When reviewing the relevance of your program level outcomes, ask to what extent have we:

  1. Taken into account all of the reference points identified in Box Four (or any additional ones)?
  2. All agreed on the relative weight we are giving to each of these when deciding what is most relevant, desirable and feasible for focus in these Program level outcomes and the capabilities they will be measuring in our graduates?
  3. Taken into account all five dimensions of the professional and graduate capability framework (Using the Guide & Getting Started Section 3.2) along with their subscales and specific items when articulating our PLOs?
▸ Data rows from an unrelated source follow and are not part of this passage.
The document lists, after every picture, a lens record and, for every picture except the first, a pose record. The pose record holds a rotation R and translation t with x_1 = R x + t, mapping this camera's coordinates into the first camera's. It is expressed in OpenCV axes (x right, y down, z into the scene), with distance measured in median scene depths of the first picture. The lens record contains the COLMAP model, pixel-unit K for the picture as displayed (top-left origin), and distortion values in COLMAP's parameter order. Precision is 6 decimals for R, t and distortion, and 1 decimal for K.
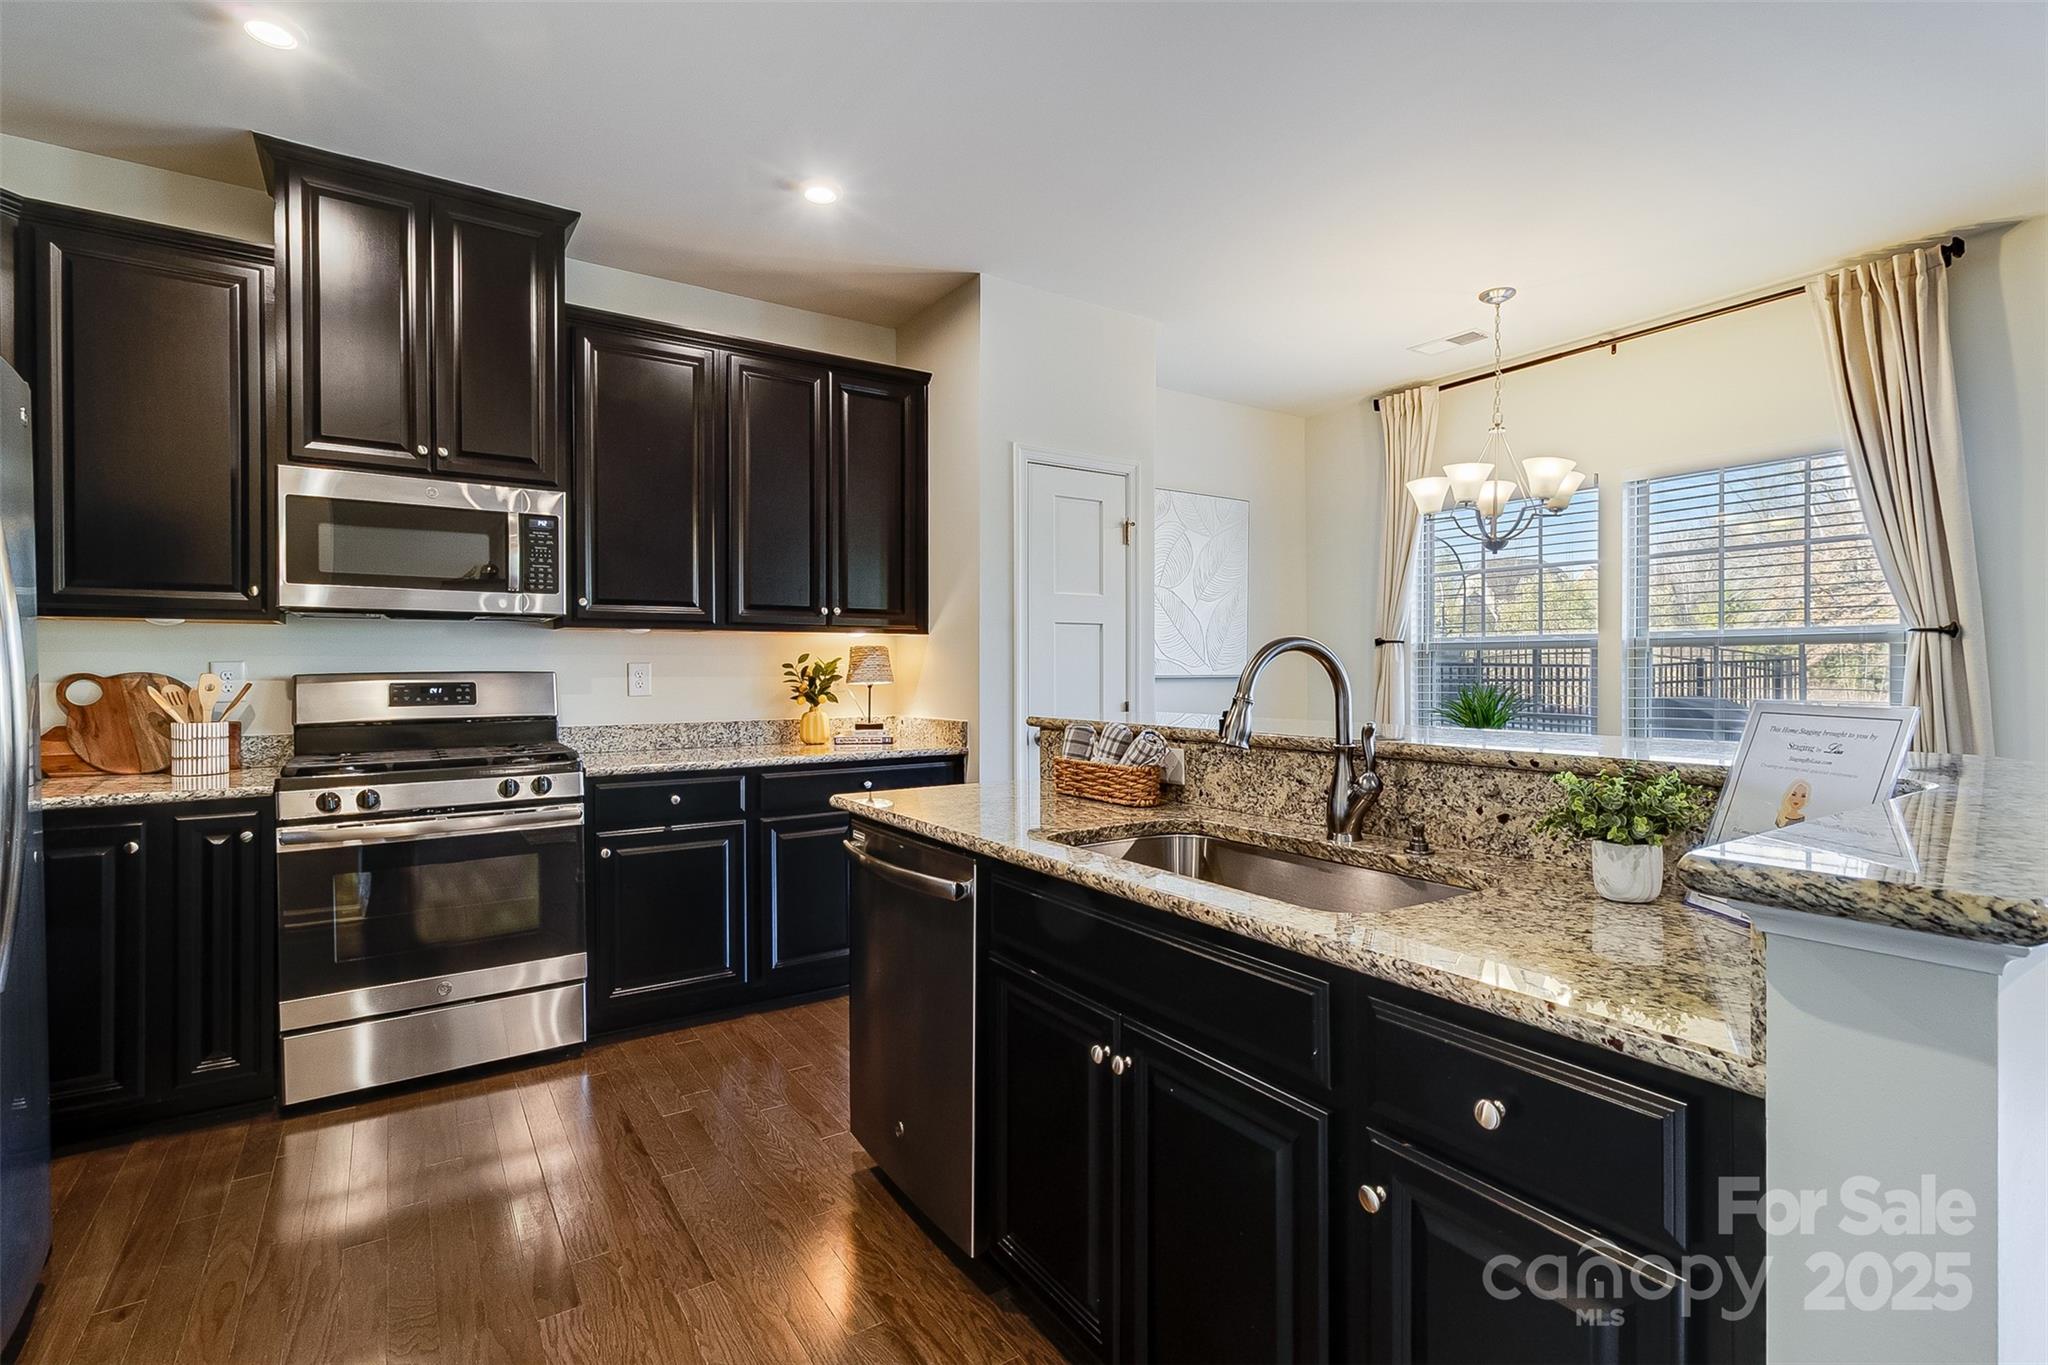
lens RADIAL K [[990.6, 0, 1037.3], [0, 990.6, 671.8], [0, 0, 1]] dist [0.016084, 0.000304]
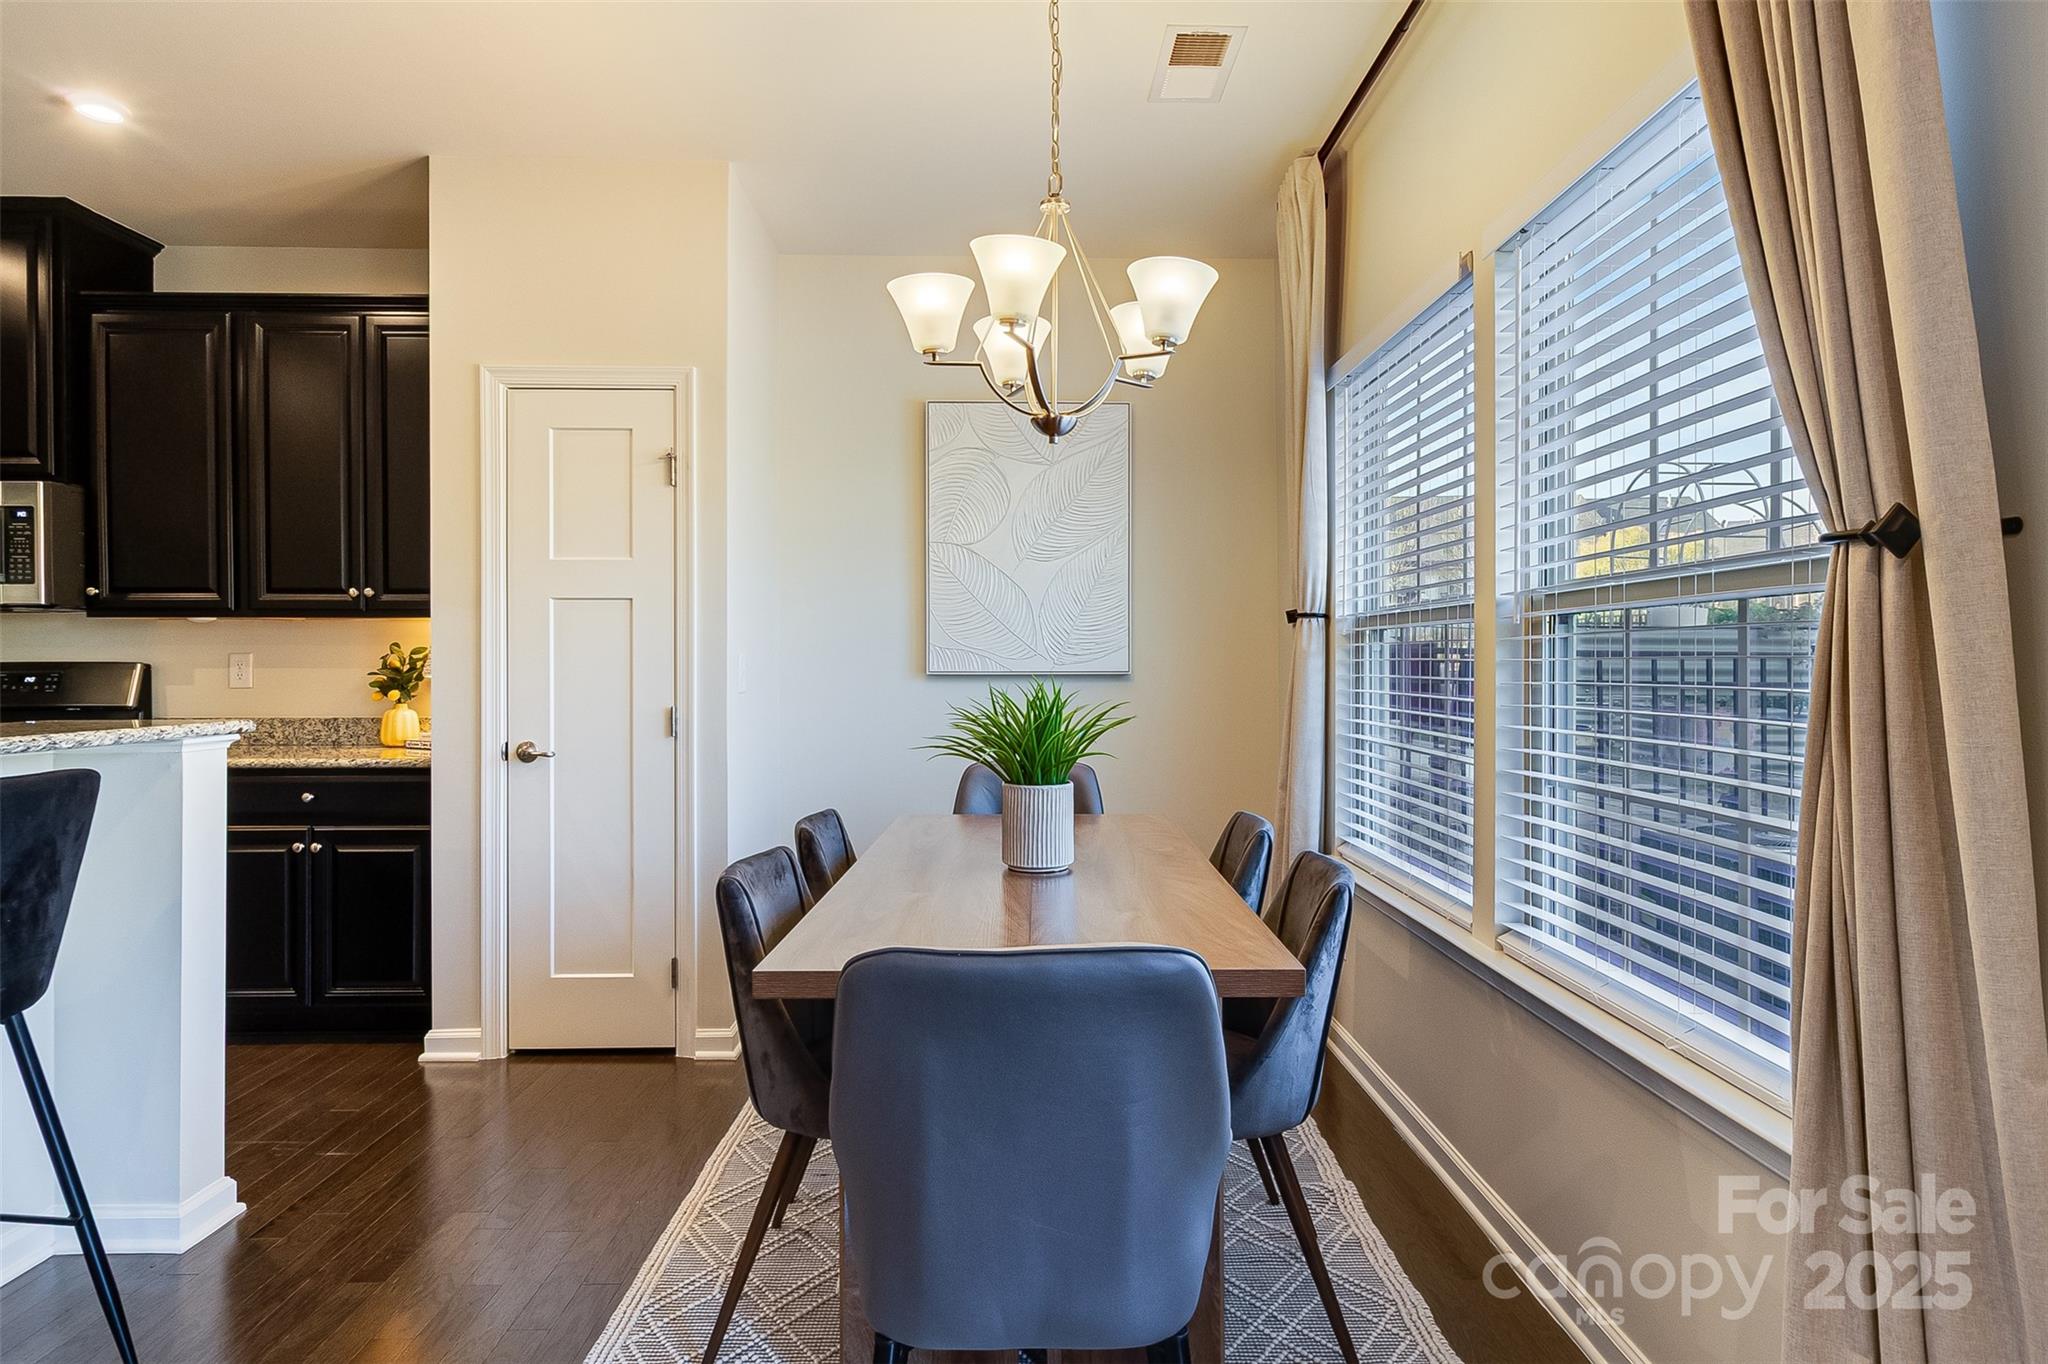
lens RADIAL K [[1064.7, 0, 1027.4], [0, 1064.7, 674.5], [0, 0, 1]] dist [0.006012, 0.000963]
pose [[0.839803, 0.008569, -0.542824, 0.759003], [-0.003409, 0.999939, 0.010512, -0.002286], [0.542881, -0.006978, 0.839781, 0.522310]]
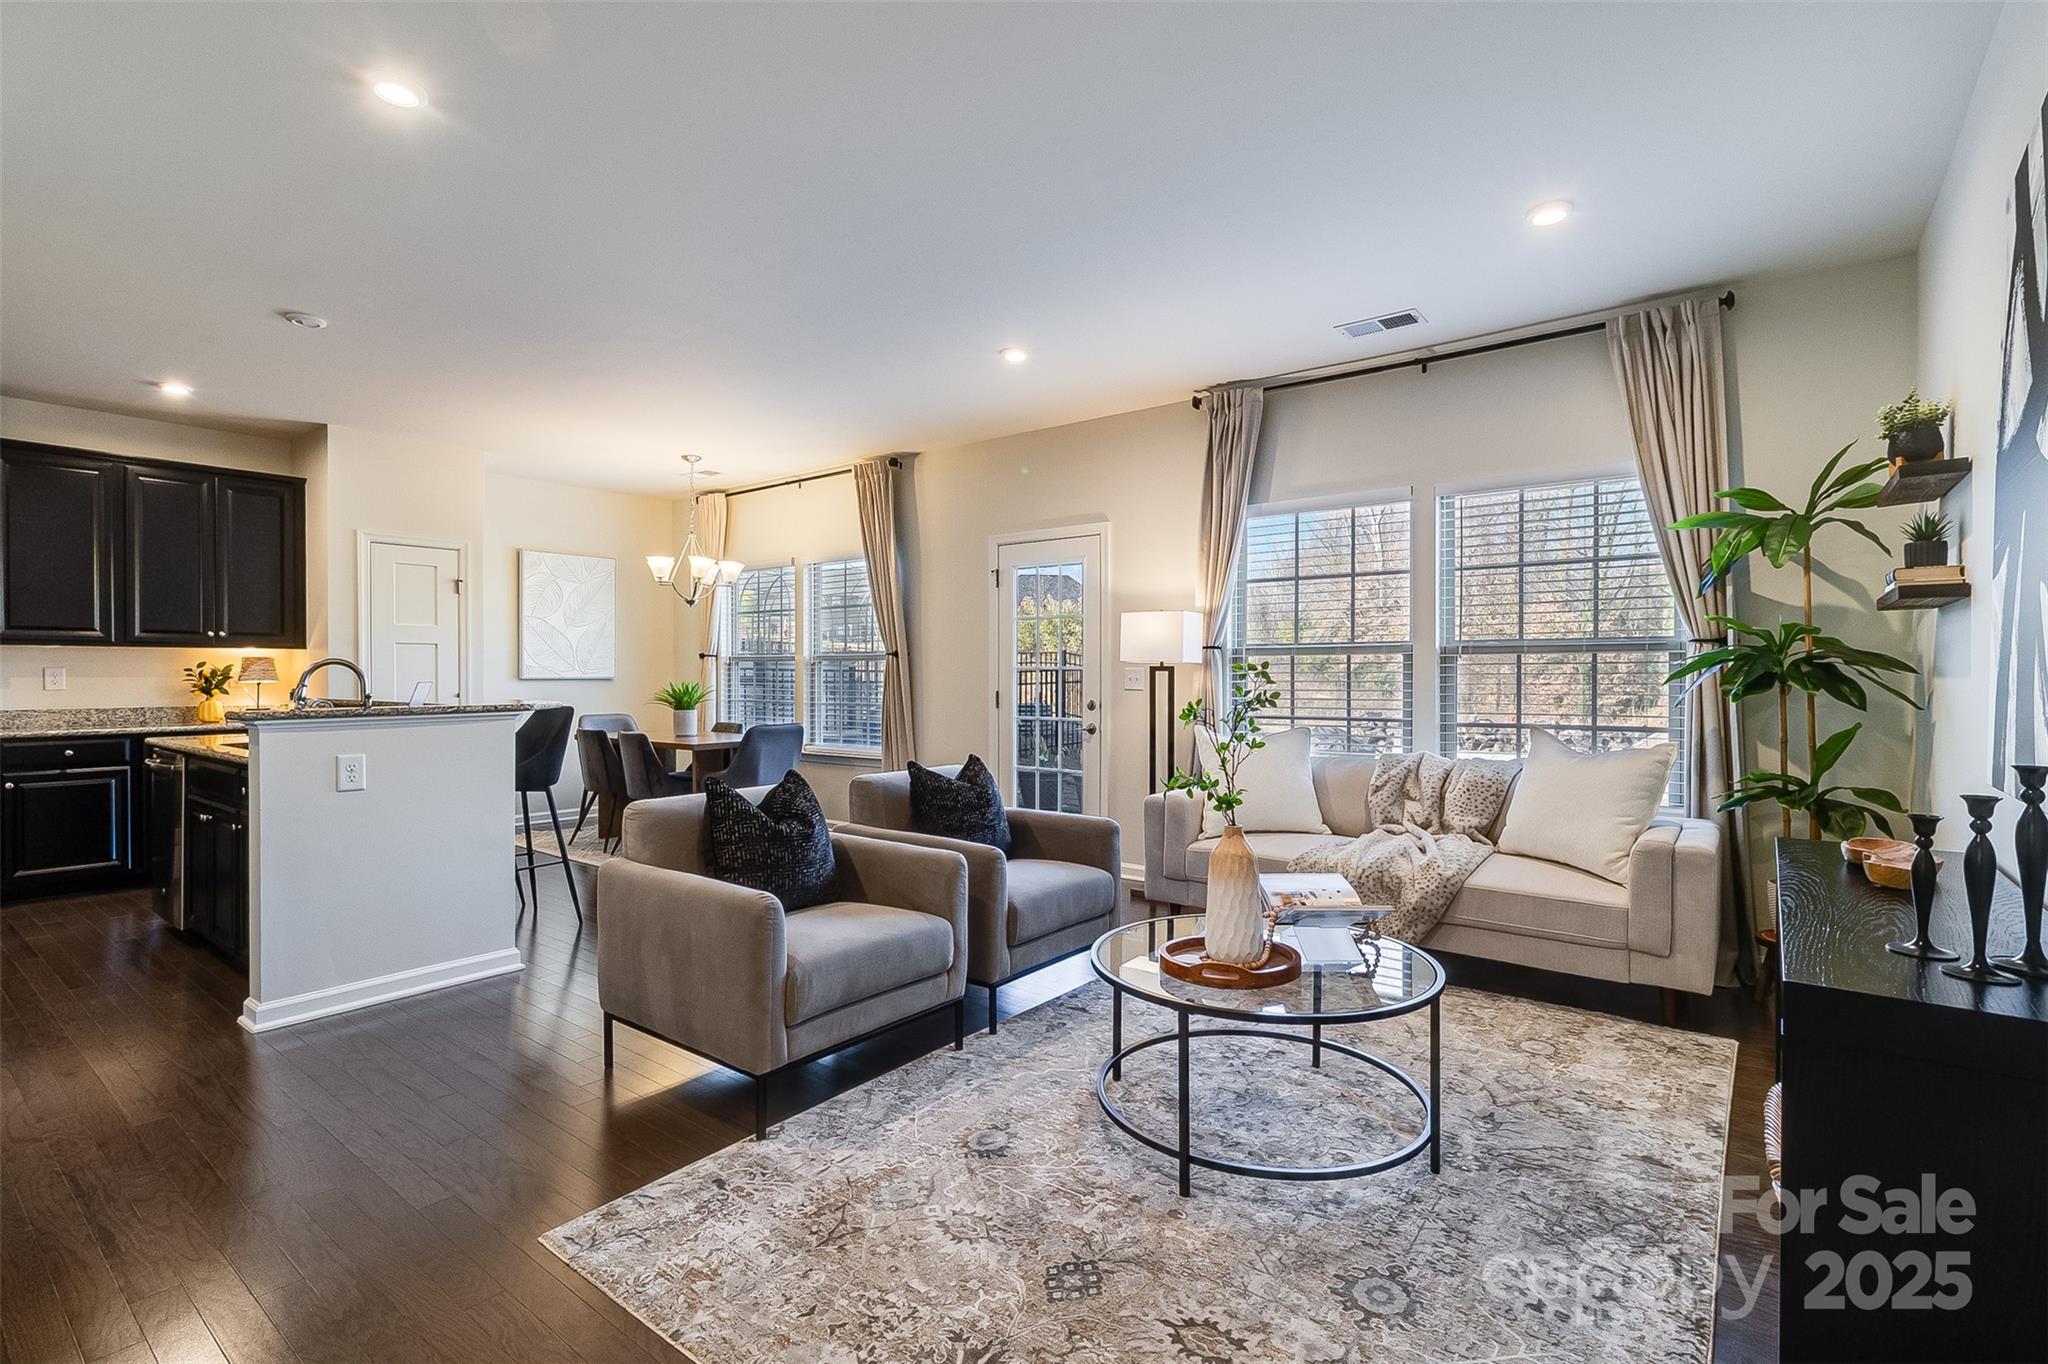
lens RADIAL K [[946.6, 0, 1027.3], [0, 946.6, 669.8], [0, 0, 1]] dist [-0.002625, 0.000207]
pose [[0.950299, 0.004398, 0.311307, 0.510619], [-0.002801, 0.999981, -0.005576, -0.001895], [-0.311325, 0.004427, 0.950293, -0.747082]]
Resources and further guidelines on effective approaches to assuring the quality and relevance of program level outcomes and graduate capabilities

  • Romy Lawson's Assuring Learning website at: http://www.assuringlearning.com/
    This site, developed as part of Romy Lawson's OLT Fellowship on the area, has a wide range of practical tips and resources on mapping graduate attributes in higher education and leadership strategies for engaging staff in these processes. It includes practical resources covering writing and embedding course (program) level outcomes, constructing whole of course rubrics, designing course level outcome assessments, productive learning activities and leading the way along with quality enhancement resources and a curriculum design workbench (tool).